My company, I told myself. I can't lose that. But marrying Abell and being forced to give his father a grandkid, that was too much.

The memory of sleeping with Abell had me recalling the condoms spilling from his bedside table. I couldn't imagine needing so many.

If I marry him, I won't be seeing condoms.

Abell would fuck me, filling me with cum. That taboo realization had my heart throbbing almost as much as my clit. Stop it! You can't sleep with him!

But I did have to marry him. It was the only way to keep everyone happy.

Could we both get what we wanted without compromising?

If I talk to Abell, tell him I'll marry him as long as we never consummate it... Could that work?

I walked towards my bathroom, pulling my clothes off as I went.

We could lie.

Gripping the doorway, I grinned. It'd be easy enough. Get married, then say we're 'trying' to get pregnant, but it isn't working. That happened to people all the time! How could we be blamed if it didn't work out? Surely, the contract wouldn't be broken because of a 'biological' issue?

Feeling like a genius, I turned my shower on until the room billowed with steam. I hurried to wash up, eager to remove the day-old sweat. I know what I have to do. The plan I had gave me a sense of control.

After almost giving in to Abell like I had...

I needed all the control I could get.

****

When my alarm went off the next morning, I was ready for it.

Jumping out of bed, I stretched my arms wide, yawning. Through the white curtains of my bedroom window, the sun was a welcome beacon.

Yesterday, I'd awoken in a stranger's bed.

That had been the start of the worst day of my life.

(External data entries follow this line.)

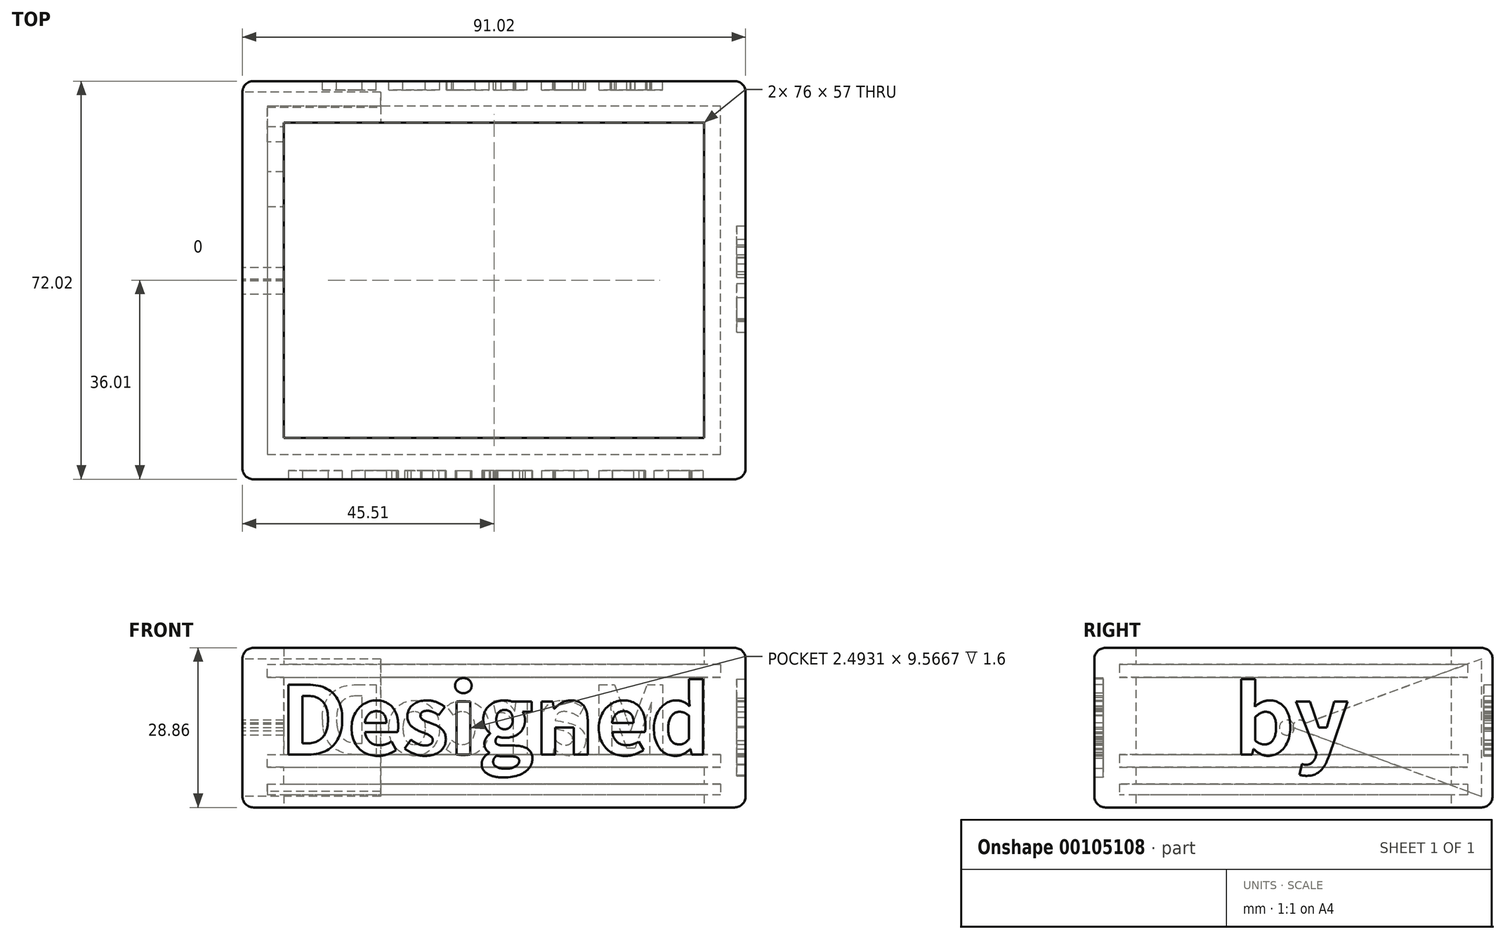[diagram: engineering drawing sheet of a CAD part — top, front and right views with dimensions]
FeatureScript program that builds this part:
annotation { "Feature Type Name" : "Feature", "Feature Type Description" : "" }
export const myFeature = defineFeature(function(context is Context, id is Id, definition is map)
    precondition{}
    {
        {
            var Q0;
            Q0=qCreatedBy(makeId("Top.planeOp"),FACE);
            var sketch = newSketch(context, id + "F0", { "sketchPlane" : qUnion([Q0])});
            skPoint(sketch, "E0.middle", {"position": v(0, 0) * mm});
            skLineSegment(sketch, "E1.bottom", {"start": v(0, 0) * mm, "end": v(82, 0) * mm});
            skLineSegment(sketch, "E1.top", {"start": v(0, -63) * mm, "end": v(82, -63) * mm});
            skLineSegment(sketch, "E1.left", {"start": v(0, 0) * mm, "end": v(0, -63) * mm});
            skLineSegment(sketch, "E1.right", {"start": v(82, 0) * mm, "end": v(82, -63) * mm});
            skSolve(sketch);
        }
        {
            var Q0;
            Q0=qCreatedBy(makeId("Front.planeOp"),FACE);
            var sketch = newSketch(context, id + "F1", { "sketchPlane" : qUnion([Q0])});
            skLineSegment(sketch, "E2", {"start": v(3, -5.3) * mm, "end": v(0, -5.3) * mm});
            skLineSegment(sketch, "E3", {"start": v(0, -5.3) * mm, "end": v(0, -7.3) * mm});
            skLineSegment(sketch, "E4", {"start": v(0, -7.3) * mm, "end": v(3, -7.3) * mm});
            skLineSegment(sketch, "E5", {"start": v(3, 0) * mm, "end": v(0, 0) * mm});
            skLineSegment(sketch, "E6", {"start": v(0, 0) * mm, "end": v(0, -2.3) * mm});
            skLineSegment(sketch, "E7", {"start": v(0, -2.3) * mm, "end": v(3, -2.3) * mm});
            skLineSegment(sketch, "E8", {"start": v(3, 14) * mm, "end": v(0, 14) * mm});
            skLineSegment(sketch, "E9", {"start": v(0, 14) * mm, "end": v(0, 16.3) * mm});
            skLineSegment(sketch, "E10", {"start": v(0, 16.3) * mm, "end": v(3, 16.3) * mm});
            skLineSegment(sketch, "E11", {"start": v(3, 16.3) * mm, "end": v(3, 19.3) * mm});
            skLineSegment(sketch, "E12", {"start": v(3, 19.3) * mm, "end": v(-4.51, 19.3) * mm});
            skLineSegment(sketch, "E13", {"start": v(3, -7.3) * mm, "end": v(3, -9.56) * mm});
            skLineSegment(sketch, "E14", {"start": v(3, -9.56) * mm, "end": v(-4.51, -9.56) * mm});
            skLineSegment(sketch, "E15", {"start": v(3, 14) * mm, "end": v(3, 0) * mm});
            skLineSegment(sketch, "E16", {"start": v(3, -2.3) * mm, "end": v(3, -5.3) * mm});
            skLineSegment(sketch, "E17", {"start": v(-4.51, 19.3) * mm, "end": v(-4.51, -9.56) * mm});
            skSolve(sketch);
        }
        {
            var Q0;
            Q0 = qSketchRegion(id + "F1", true);
            var Q1;
            Q1 = qConstructionFilter(qBodyType(qCreatedBy(id + "F0" ,EDGE), BodyType.WIRE), ConstructionObject.NO);
            sweep(context, id + "F2", {"profiles" : qUnion([Q0]), "path" : qUnion([Q1])});
        }
        {
            var Q0;
            Q0=makeQuery(id+"F2.opSweep","MID_CAP_EDGE",EDGE,{"disambiguationData":[OSD([sQuery(id+"F0.wireOp",VERTEX,"E1.left.end"),sQuery(id+"F1.wireOp",EDGE,"E17")])],"capPos":1.0});
            var Q1;
            Q1=makeQuery(id+"F2.opSweep","SWEPT_EDGE",EDGE,{"disambiguationData":[OSD([sQuery(id+"F0.wireOp",EDGE,"E1.top"),sQuery(id+"F1.wireOp",EDGE,"E12"),sQuery(id+"F1.wireOp",EDGE,"E17")])]});
            var Q2;
            Q2=makeQuery(id+"F2.opSweep","SWEPT_EDGE",EDGE,{"disambiguationData":[OSD([sQuery(id+"F0.wireOp",EDGE,"E1.left"),sQuery(id+"F1.wireOp",EDGE,"E12"),sQuery(id+"F1.wireOp",EDGE,"E17")])]});
            var Q3;
            Q3=makeQuery(id+"F2.opSweep","SWEPT_FACE",FACE,{"disambiguationData":[OSD([sQuery(id+"F0.wireOp",EDGE,"E1.left"),sQuery(id+"F1.wireOp",EDGE,"E17")])]});
            var Q4;
            Q4=makeQuery(id+"F2.opSweep","SWEPT_FACE",FACE,{"disambiguationData":[OSD([sQuery(id+"F0.wireOp",EDGE,"E1.top"),sQuery(id+"F1.wireOp",EDGE,"E17")])]});
            var Q5;
            Q5=makeQuery(id+"F2.opSweep","SWEPT_FACE",FACE,{"disambiguationData":[OSD([sQuery(id+"F0.wireOp",EDGE,"E1.bottom"),sQuery(id+"F1.wireOp",EDGE,"E17")])]});
            var Q6;
            Q6=makeQuery(id+"F2.opSweep","SWEPT_FACE",FACE,{"disambiguationData":[OSD([sQuery(id+"F0.wireOp",EDGE,"E1.right"),sQuery(id+"F1.wireOp",EDGE,"E17")])]});
            fillet(context, id + "F3", {"entities" : qUnion([Q0, Q1, Q2, Q3, Q4, Q5, Q6]), "radius" : 2 * mm, "tangentPropagation" : true, "allowEdgeOverflow" : false});
        }
        {
            var Q0;
            Q0=makeQuery(id+"F2.opSweep","SWEPT_FACE",FACE,{"disambiguationData":[OSD([sQuery(id+"F0.wireOp",EDGE,"E1.top"),sQuery(id+"F1.wireOp",EDGE,"E17")])]});
            var sketch = newSketch(context, id + "F4", { "sketchPlane" : qUnion([Q0])});
            skText(sketch, "E18", { "text": "Designed", "fontName": "NotoSansCJKsc-Bold.otf"});
            skLineSegment(sketch, "E19", {"start": v(41, 17.3) * mm, "end": v(41, -7.56) * mm});
            skLineSegment(sketch, "E20", {"start": v(41, 4.87) * mm, "end": v(84.51, 4.87) * mm});
            const initialGuessF4  = {"E18": [0.00227, 0, 1, 0, 0.0123]};
            skSetInitialGuess(sketch, initialGuessF4);
            skSolve(sketch);
        }
        {
            var Q0;
            Q0 = qSketchRegion(id + "F4", true);
            extrude(context, id + "F5", {"entities" : qUnion([Q0]), "operationType" : NewBodyOperationType.REMOVE, "oppositeDirection" : true, "depth" : 1.6 * mm});
        }
        {
            var Q0;
            Q0=makeQuery(id+"F2.opSweep","SWEPT_FACE",FACE,{"disambiguationData":[OSD([sQuery(id+"F0.wireOp",EDGE,"E1.right"),sQuery(id+"F1.wireOp",EDGE,"E17")])]});
            var sketch = newSketch(context, id + "F6", { "sketchPlane" : qUnion([Q0])});
            skText(sketch, "E21", { "text": "by", "fontName": "NotoSansCJKsc-Bold.otf"});
            skLineSegment(sketch, "E22", {"start": v(-31.5, 17.3) * mm, "end": v(-31.5, -7.56) * mm});
            skLineSegment(sketch, "E23", {"start": v(-65.51, 4.87) * mm, "end": v(2.51, 4.87) * mm});
            const initialGuessF6  = {"E21": [-0.04228, 0, 1, 0, 0.0123]};
            skSetInitialGuess(sketch, initialGuessF6);
            skSolve(sketch);
        }
        {
            var Q0;
            Q0 = qSketchRegion(id + "F6", true);
            extrude(context, id + "F7", {"entities" : qUnion([Q0]), "operationType" : NewBodyOperationType.REMOVE, "oppositeDirection" : true, "depth" : 1.6 * mm});
        }
        {
            var Q0;
            Q0=makeQuery(id+"F2.opSweep","SWEPT_FACE",FACE,{"disambiguationData":[OSD([sQuery(id+"F0.wireOp",EDGE,"E1.bottom"),sQuery(id+"F1.wireOp",EDGE,"E17")])]});
            var sketch = newSketch(context, id + "F8", { "sketchPlane" : qUnion([Q0])});
            skText(sketch, "E24", { "text": "MarcoD", "fontName": "NotoSansCJKsc-Bold.otf"});
            skLineSegment(sketch, "E25", {"start": v(-41, 17.3) * mm, "end": v(-41, -7.56) * mm});
            skLineSegment(sketch, "E26", {"start": v(2.51, 4.87) * mm, "end": v(-41, 4.87) * mm});
            const initialGuessF8  = {"E24": [-0.07304, 0, 1, 0, 0.0123]};
            skSetInitialGuess(sketch, initialGuessF8);
            skSolve(sketch);
        }
        {
            var Q0;
            Q0 = qSketchRegion(id + "F8", true);
            extrude(context, id + "F9", {"entities" : qUnion([Q0]), "operationType" : NewBodyOperationType.REMOVE, "oppositeDirection" : true, "depth" : 1.6 * mm});
        }
        {
            var Q0;
            Q0=makeQuery(id+"F2.opSweep","SWEPT_FACE",FACE,{"disambiguationData":[OSD([sQuery(id+"F0.wireOp",EDGE,"E1.left"),sQuery(id+"F1.wireOp",EDGE,"E17")])]});
            var sketch = newSketch(context, id + "F10", { "sketchPlane" : qUnion([Q0])});
            skLineSegment(sketch, "E27", {"start": v(-2.51, 17.3) * mm, "end": v(65.51, -7.56) * mm});
            skLineSegment(sketch, "E28", {"start": v(65.51, 17.3) * mm, "end": v(-2.51, -7.56) * mm});
            skLineSegment(sketch, "E29", {"start": v(31.5, 17.3) * mm, "end": v(31.5, 4.87) * mm});
            skCircle(sketch, "E30", {"center": v(32.7, 4.87) * mm, "radius": 1.35 * mm});
            skLineSegment(sketch, "E31", {"start": v(31.5, 4.87) * mm, "end": v(31.5, -7.56) * mm});
            skCircle(sketch, "E32.MirrorC", {"center": v(30.3, 4.87) * mm, "radius": 1.35 * mm});
            skSolve(sketch);
        }
        {
            var Q0;
            {var subQ1=sQuery(id+"F10.wireOp",EDGE,"E28");var subQ3=sQuery(id+"F10.wireOp",EDGE,"E30");var subQ4=makeQuery(id+"F10.imprint","INTERSECT",VERTEX,{"disambiguationData":[OD(0.0)],"derivedFrom":[subQ1,subQ3]});Q0=makeQuery(id+"F10.imprint","IMPRINT",FACE,{"disambiguationData":[TD([[makeQuery(id+"F10.imprint","IMPRINT",EDGE,{"disambiguationData":[TD([[subQ4,-1.0]])],"derivedFrom":subQ3}),1.0]])]});}
            var Q1;
            {var subQ1=sQuery(id+"F10.wireOp",EDGE,"E27");var subQ3=sQuery(id+"F10.wireOp",EDGE,"E30");var subQ4=makeQuery(id+"F10.imprint","INTERSECT",VERTEX,{"disambiguationData":[OD(1.0)],"derivedFrom":[subQ1,subQ3]});Q1=makeQuery(id+"F10.imprint","IMPRINT",FACE,{"disambiguationData":[TD([[makeQuery(id+"F10.imprint","IMPRINT",EDGE,{"disambiguationData":[TD([[subQ4,-1.0]])],"derivedFrom":subQ3}),1.0]])]});}
            var Q2;
            {var subQ1=sQuery(id+"F10.wireOp",EDGE,"E27");var subQ3=sQuery(id+"F10.wireOp",EDGE,"E30");var subQ4=makeQuery(id+"F10.imprint","INTERSECT",VERTEX,{"disambiguationData":[OD(1.0)],"derivedFrom":[subQ1,subQ3]});Q2=makeQuery(id+"F10.imprint","IMPRINT",FACE,{"disambiguationData":[TD([[makeQuery(id+"F10.imprint","IMPRINT",EDGE,{"disambiguationData":[TD([[subQ4,1.0]])],"derivedFrom":subQ3}),1.0]])]});}
            var Q3;
            {var subQ0=sQuery(id+"F10.wireOp",EDGE,"E32.MirrorC");var subQ1=sQuery(id+"F10.wireOp",EDGE,"E27");var subQ2=makeQuery(id+"F10.imprint","INTERSECT",VERTEX,{"disambiguationData":[OD(0.0)],"derivedFrom":[subQ1,subQ0]});Q3=makeQuery(id+"F10.imprint","IMPRINT",FACE,{"disambiguationData":[TD([[makeQuery(id+"F10.imprint","IMPRINT",EDGE,{"disambiguationData":[TD([[subQ2,-1.0]])],"derivedFrom":subQ1}),-1.0]])]});}
            var Q4;
            {var subQ0=sQuery(id+"F10.wireOp",EDGE,"E32.MirrorC");var subQ1=sQuery(id+"F10.wireOp",EDGE,"E27");var subQ2=makeQuery(id+"F10.imprint","INTERSECT",VERTEX,{"disambiguationData":[OD(0.0)],"derivedFrom":[subQ1,subQ0]});Q4=makeQuery(id+"F10.imprint","IMPRINT",FACE,{"disambiguationData":[TD([[makeQuery(id+"F10.imprint","IMPRINT",EDGE,{"disambiguationData":[TD([[subQ2,-1.0]])],"derivedFrom":subQ1}),1.0]])]});}
            var Q5;
            {var subQ0=sQuery(id+"F10.wireOp",EDGE,"E30");var subQ1=sQuery(id+"F10.wireOp",EDGE,"E28");var subQ2=makeQuery(id+"F10.imprint","INTERSECT",VERTEX,{"disambiguationData":[OD(1.0)],"derivedFrom":[subQ1,subQ0]});Q5=makeQuery(id+"F10.imprint","IMPRINT",FACE,{"disambiguationData":[TD([[makeQuery(id+"F10.imprint","IMPRINT",EDGE,{"disambiguationData":[TD([[subQ2,-1.0]])],"derivedFrom":subQ1}),1.0]])]});}
            var Q6;
            {var subQ1=sQuery(id+"F10.wireOp",EDGE,"E27");var subQ3=sQuery(id+"F10.wireOp",EDGE,"E30");var subQ4=makeQuery(id+"F10.imprint","INTERSECT",VERTEX,{"disambiguationData":[OD(0.0)],"derivedFrom":[subQ1,subQ3]});Q6=makeQuery(id+"F10.imprint","IMPRINT",FACE,{"disambiguationData":[TD([[makeQuery(id+"F10.imprint","IMPRINT",EDGE,{"disambiguationData":[TD([[subQ4,1.0]])],"derivedFrom":subQ3}),1.0]])]});}
            var Q7;
            {var subQ1=sQuery(id+"F10.wireOp",EDGE,"E28");var subQ3=sQuery(id+"F10.wireOp",EDGE,"E32.MirrorC");var subQ4=makeQuery(id+"F10.imprint","INTERSECT",VERTEX,{"disambiguationData":[OD(0.0)],"derivedFrom":[subQ1,subQ3]});Q7=makeQuery(id+"F10.imprint","IMPRINT",FACE,{"disambiguationData":[TD([[makeQuery(id+"F10.imprint","IMPRINT",EDGE,{"disambiguationData":[TD([[subQ4,1.0]])],"derivedFrom":subQ3}),-1.0]])]});}
            var Q8;
            {var subQ1=sQuery(id+"F10.wireOp",EDGE,"E27");var subQ3=sQuery(id+"F10.wireOp",EDGE,"E32.MirrorC");var subQ4=makeQuery(id+"F10.imprint","INTERSECT",VERTEX,{"disambiguationData":[OD(1.0)],"derivedFrom":[subQ1,subQ3]});Q8=makeQuery(id+"F10.imprint","IMPRINT",FACE,{"disambiguationData":[TD([[makeQuery(id+"F10.imprint","IMPRINT",EDGE,{"disambiguationData":[TD([[subQ4,1.0]])],"derivedFrom":subQ3}),-1.0]])]});}
            var Q9;
            {var subQ1=sQuery(id+"F10.wireOp",EDGE,"E27");var subQ3=sQuery(id+"F10.wireOp",EDGE,"E32.MirrorC");var subQ4=makeQuery(id+"F10.imprint","INTERSECT",VERTEX,{"disambiguationData":[OD(1.0)],"derivedFrom":[subQ1,subQ3]});Q9=makeQuery(id+"F10.imprint","IMPRINT",FACE,{"disambiguationData":[TD([[makeQuery(id+"F10.imprint","IMPRINT",EDGE,{"disambiguationData":[TD([[subQ4,-1.0]])],"derivedFrom":subQ3}),-1.0]])]});}
            var Q10;
            {var subQ1=sQuery(id+"F10.wireOp",EDGE,"E28");var subQ3=sQuery(id+"F10.wireOp",EDGE,"E30");var subQ4=makeQuery(id+"F10.imprint","INTERSECT",VERTEX,{"disambiguationData":[OD(1.0)],"derivedFrom":[subQ1,subQ3]});Q10=makeQuery(id+"F10.imprint","IMPRINT",FACE,{"disambiguationData":[TD([[makeQuery(id+"F10.imprint","IMPRINT",EDGE,{"disambiguationData":[TD([[subQ4,-1.0]])],"derivedFrom":subQ3}),1.0]])]});}
            var Q11;
            {var subQ1=sQuery(id+"F10.wireOp",EDGE,"E27");var subQ3=sQuery(id+"F10.wireOp",EDGE,"E30");var subQ4=makeQuery(id+"F10.imprint","INTERSECT",VERTEX,{"disambiguationData":[OD(0.0)],"derivedFrom":[subQ1,subQ3]});Q11=makeQuery(id+"F10.imprint","IMPRINT",FACE,{"disambiguationData":[TD([[makeQuery(id+"F10.imprint","IMPRINT",EDGE,{"disambiguationData":[TD([[subQ4,-1.0]])],"derivedFrom":subQ3}),1.0]])]});}
            extrude(context, id + "F11", {"entities" : qUnion([Q0, Q1, Q2, Q3, Q4, Q5, Q6, Q7, Q8, Q9, Q10, Q11]), "operationType" : NewBodyOperationType.REMOVE, "oppositeDirection" : true, "depth" : 25 * mm});
        }
    });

But today, I thought, beginning my precise morning routine, Today, things will be different.

I wasn't excited about my plan, but it was a plan. That counted for something.

Having a way to make this mess result in some resemblance to the future I'd meticulously worked towards gave me a bit of strength.

In my mirror, I brushed my hair until it shined. I'd always struggled with frizz, so I made sure to take extra time to get every strand in place. When I was finished, I'd tied my hair back in my typical bun; shiny and immaculate.